Now, I’m a fan of local eating. Since joining a CSA last year, I’ve consumed a lifetime’s worth of Swiss chard. Buying local food supports the local economy, cuts down on shipping costs and greenhouse gases, encourages (or requires) consumers to broaden their palette of food choices (i.e., the chard) and gets fruits and vegetables to the table when they are fresher. That’s all laudable.
But before we get carried away, let’s keep a couple of things in mind. The first is that being a locavore is utterly impractical for the vast majority of people. It’s no surprise that the local-food movement is most popular in northern California, where you can get fresh produce year-round. I’m currently on vacation in Alaska where, as best as I can tell, they grow berries, catch a lot of fish and kill caribou. Not exactly a balanced diet—in fact, it makes me wonder how the Native Alaskans survived for as long as they did without imports. I enjoy a banana on my cereal or in a smoothie, and they don’t grow in the continental U.S. (Pity the farmers of Costa Rica and Ecuador if we were all to become locavores.)
The other thing to remember is that what we eat, and how it’s produced, matters a lot more to the planet that where our food is grown. As I’ve written before, the single easiest thing any of us can do to help prevent global warming is to eat less meat. This is confirmed by a life cycle assessment by Christopher Weber and Scott Matthews of Carnegie Mellon University, who found that when it comes to greenhouse gases, food miles matter a whole lot less than agricultural production:
They found that transportation creates only 11% of the 8.1 metric tons (t) of greenhouse gases (in CO2 equivalents) that an average U.S. household generates annually as a result of food consumption. The agricultural and industrial practices that go into growing and harvesting food are responsible for most (83%) of its greenhouse gas emissions
Small changes in dietary habits can have significant environmental impacts, they report:
Replacing red meat and dairy with chicken, fish, or eggs for one day per week reduces emissions equal to 760 miles per year of driving. And switching to vegetables one day per week cuts the equivalent of driving 1160 miles per year.

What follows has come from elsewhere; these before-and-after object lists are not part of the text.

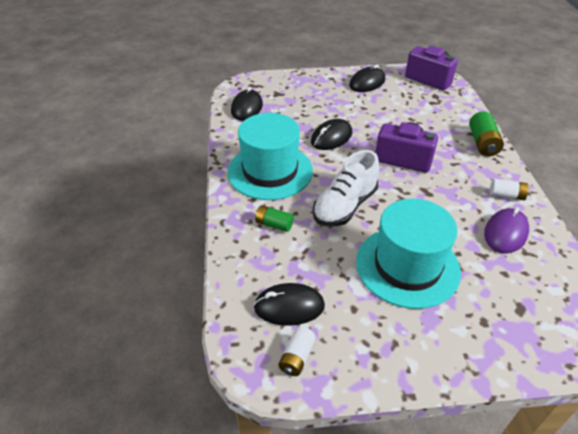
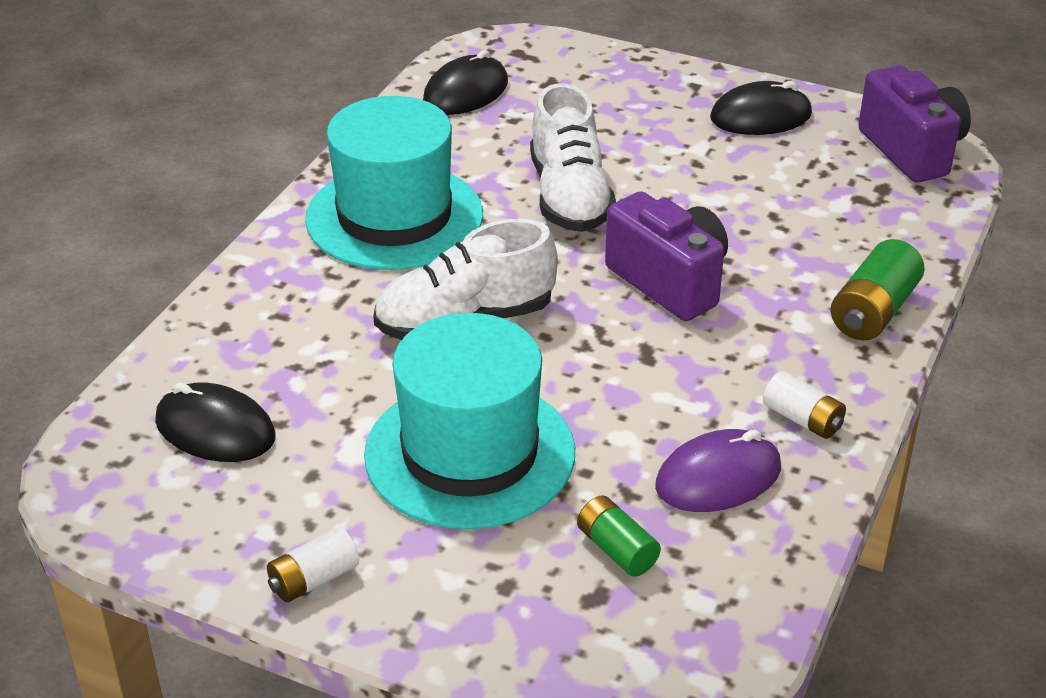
camera: 30 degrees right, 5 degrees down
(274, 224) = (314, 303): green battery -> green battery (616, 549)
(297, 357) = (158, 499): white battery -> white battery (314, 579)
(331, 137) = (569, 197): black mouse -> white shoe

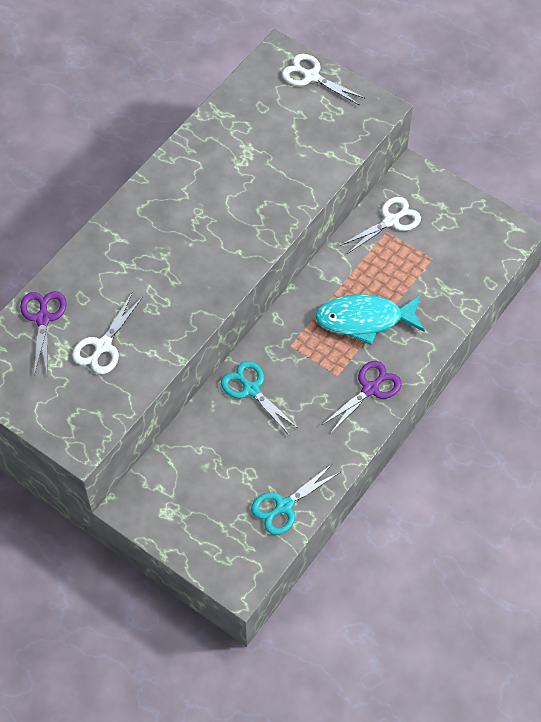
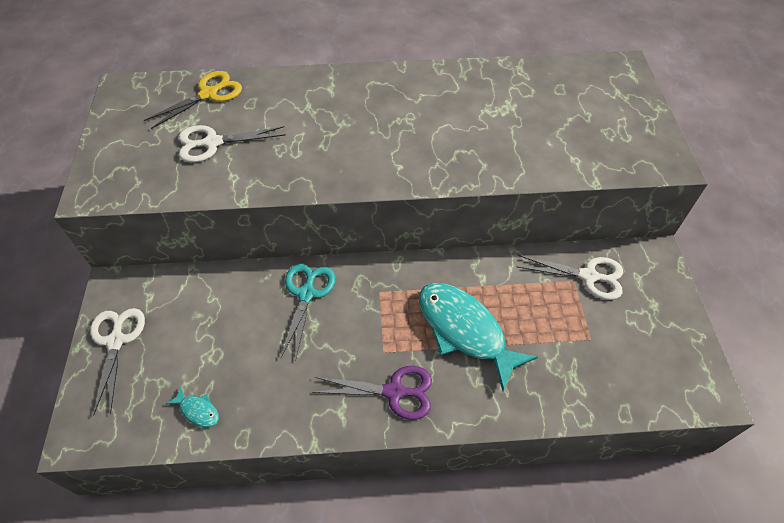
camera: 50 degrees right, 5 degrees down
(43, 318) = (208, 94): purple scissors -> yellow scissors
(284, 506) = (198, 410): turquoise scissors -> turquoise fish
(311, 76) = (632, 98): white scissors -> white scissors (116, 341)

That’s because everything we eat comes from plants, whether we eat the plants directly or rely on an inefficient animal intermediary to process them for us, as the excellent new website of the Peanut Butter and Jelly campaign points out: The basic problem is that animals are inefficient at converting plants into meat, milk, and eggs. Relatively little of what they eat ends up in what you eat because animals use most of their food to keep them alive – to fuel their muscles so they can stand up and walk around, to keep their hearts beating, to keep their brains working.
That cow, pig, or chicken has to eat a lot more protein, carbohydrates, and other nutrients than it yields in meat, eggs, or milk. The result is that it takes several pounds of corn and soy to produce one pound of beef, or one pound of eggs, one pound of milk, etc. This holds true even if we’re measuring calories or protein; it takes several times the calories or protein in livestock feed to produce the calories or protein we get from the meat, eggs, or milk.
Check out the PB&J campaign. It’s the creation of a young Wesleyan graduate who we will call Bernard Brown. (He has a day job, and isn’t sure how his employer feels about his campaign on behalf of peanut butter sandwiches). “If you have a PB&J instead of a red-meat lunch like a ham sandwich or a hamburger,” he says, “you shrink your carbon footprint by almost 3.5 pounds of greenhouse gas emissions.”
Bernard’s little web startup, launched early 2007, has generated some interesting ripples, including coverage in Good Housekeeping magazine and support from, of all places, the giant food services company Sodexho which worked the PB&J campaign message into Earth Day events on several college campuses. He’s even designed a PB&J campaign T-shirt (made with organic cotton, natch) and baby bib.
No offense to the locavores, but I’ll take a PB&J sandwich over a plate of Swiss chard any day.